Task instructions
Starting with the line that contains "order: Tetraodontiformes" and going on through the line that contains "genus: Clematis", swap "common name" for "vernacular name" in the data. Give back only those lines, with nothing else changed.
--- Start of Data for the task ---
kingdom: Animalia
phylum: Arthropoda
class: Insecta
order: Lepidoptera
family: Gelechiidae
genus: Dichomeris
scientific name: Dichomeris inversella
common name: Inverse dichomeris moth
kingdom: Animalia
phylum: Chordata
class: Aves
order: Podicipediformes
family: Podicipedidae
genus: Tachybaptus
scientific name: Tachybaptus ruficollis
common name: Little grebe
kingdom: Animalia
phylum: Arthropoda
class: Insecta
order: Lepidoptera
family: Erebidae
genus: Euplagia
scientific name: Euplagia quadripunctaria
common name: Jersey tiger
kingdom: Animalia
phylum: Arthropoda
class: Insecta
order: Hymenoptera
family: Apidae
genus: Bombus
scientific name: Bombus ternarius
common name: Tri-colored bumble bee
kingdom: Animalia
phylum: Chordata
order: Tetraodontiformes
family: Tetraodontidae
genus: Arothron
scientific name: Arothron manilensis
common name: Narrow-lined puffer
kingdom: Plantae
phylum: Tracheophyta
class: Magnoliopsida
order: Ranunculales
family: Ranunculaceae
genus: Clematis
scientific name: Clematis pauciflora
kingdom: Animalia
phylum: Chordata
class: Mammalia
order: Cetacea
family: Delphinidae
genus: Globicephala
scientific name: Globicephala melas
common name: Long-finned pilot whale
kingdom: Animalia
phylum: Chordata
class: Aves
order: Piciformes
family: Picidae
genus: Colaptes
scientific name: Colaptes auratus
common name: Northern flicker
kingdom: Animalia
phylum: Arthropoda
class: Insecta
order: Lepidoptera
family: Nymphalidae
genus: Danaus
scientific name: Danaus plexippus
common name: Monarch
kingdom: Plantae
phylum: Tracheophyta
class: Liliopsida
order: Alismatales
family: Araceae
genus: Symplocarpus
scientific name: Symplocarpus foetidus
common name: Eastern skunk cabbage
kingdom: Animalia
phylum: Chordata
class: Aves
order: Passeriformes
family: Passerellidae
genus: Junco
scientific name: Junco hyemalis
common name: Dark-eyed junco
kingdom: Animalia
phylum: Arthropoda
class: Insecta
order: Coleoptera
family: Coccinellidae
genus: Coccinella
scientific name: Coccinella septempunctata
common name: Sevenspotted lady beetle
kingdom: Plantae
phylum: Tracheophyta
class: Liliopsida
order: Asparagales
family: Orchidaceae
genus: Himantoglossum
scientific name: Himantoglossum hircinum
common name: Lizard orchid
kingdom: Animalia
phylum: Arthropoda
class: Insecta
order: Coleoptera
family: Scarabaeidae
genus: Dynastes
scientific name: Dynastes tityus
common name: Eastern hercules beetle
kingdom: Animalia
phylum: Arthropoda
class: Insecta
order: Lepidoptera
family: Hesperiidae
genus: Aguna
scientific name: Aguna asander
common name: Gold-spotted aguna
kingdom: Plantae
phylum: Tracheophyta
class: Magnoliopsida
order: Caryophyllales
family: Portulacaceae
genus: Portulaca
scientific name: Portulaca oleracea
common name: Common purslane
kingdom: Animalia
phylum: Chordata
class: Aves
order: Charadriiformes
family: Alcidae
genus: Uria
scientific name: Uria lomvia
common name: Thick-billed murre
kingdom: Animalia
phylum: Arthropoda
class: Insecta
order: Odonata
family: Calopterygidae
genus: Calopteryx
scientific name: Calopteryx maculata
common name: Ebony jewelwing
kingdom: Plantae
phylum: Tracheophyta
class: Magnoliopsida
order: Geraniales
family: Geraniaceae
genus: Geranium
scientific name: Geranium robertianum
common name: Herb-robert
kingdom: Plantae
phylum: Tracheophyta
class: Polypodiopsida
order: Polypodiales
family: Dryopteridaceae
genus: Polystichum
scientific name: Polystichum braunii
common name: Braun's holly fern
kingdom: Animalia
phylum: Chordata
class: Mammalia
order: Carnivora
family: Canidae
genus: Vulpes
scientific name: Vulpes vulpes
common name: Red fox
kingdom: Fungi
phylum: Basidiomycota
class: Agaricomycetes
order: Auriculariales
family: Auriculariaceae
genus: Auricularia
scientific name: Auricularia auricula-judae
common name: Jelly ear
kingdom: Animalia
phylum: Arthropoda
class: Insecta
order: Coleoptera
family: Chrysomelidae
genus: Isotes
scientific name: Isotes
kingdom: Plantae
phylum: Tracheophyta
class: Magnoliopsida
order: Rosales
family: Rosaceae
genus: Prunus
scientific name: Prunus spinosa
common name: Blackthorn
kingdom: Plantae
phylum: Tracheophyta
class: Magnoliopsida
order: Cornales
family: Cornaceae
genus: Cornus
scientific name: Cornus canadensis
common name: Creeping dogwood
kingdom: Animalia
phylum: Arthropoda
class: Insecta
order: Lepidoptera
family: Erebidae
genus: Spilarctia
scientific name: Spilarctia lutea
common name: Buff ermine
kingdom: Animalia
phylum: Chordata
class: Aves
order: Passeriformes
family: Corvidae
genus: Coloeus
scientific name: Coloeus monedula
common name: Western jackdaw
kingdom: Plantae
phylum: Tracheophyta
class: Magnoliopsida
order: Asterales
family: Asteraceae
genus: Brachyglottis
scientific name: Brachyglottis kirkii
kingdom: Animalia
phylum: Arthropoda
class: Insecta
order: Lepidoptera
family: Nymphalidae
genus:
--- End of Data for the task ---
Reply
order: Tetraodontiformes
family: Tetraodontidae
genus: Arothron
scientific name: Arothron manilensis
vernacular name: Narrow-lined puffer
kingdom: Plantae
phylum: Tracheophyta
class: Magnoliopsida
order: Ranunculales
family: Ranunculaceae
genus: Clematis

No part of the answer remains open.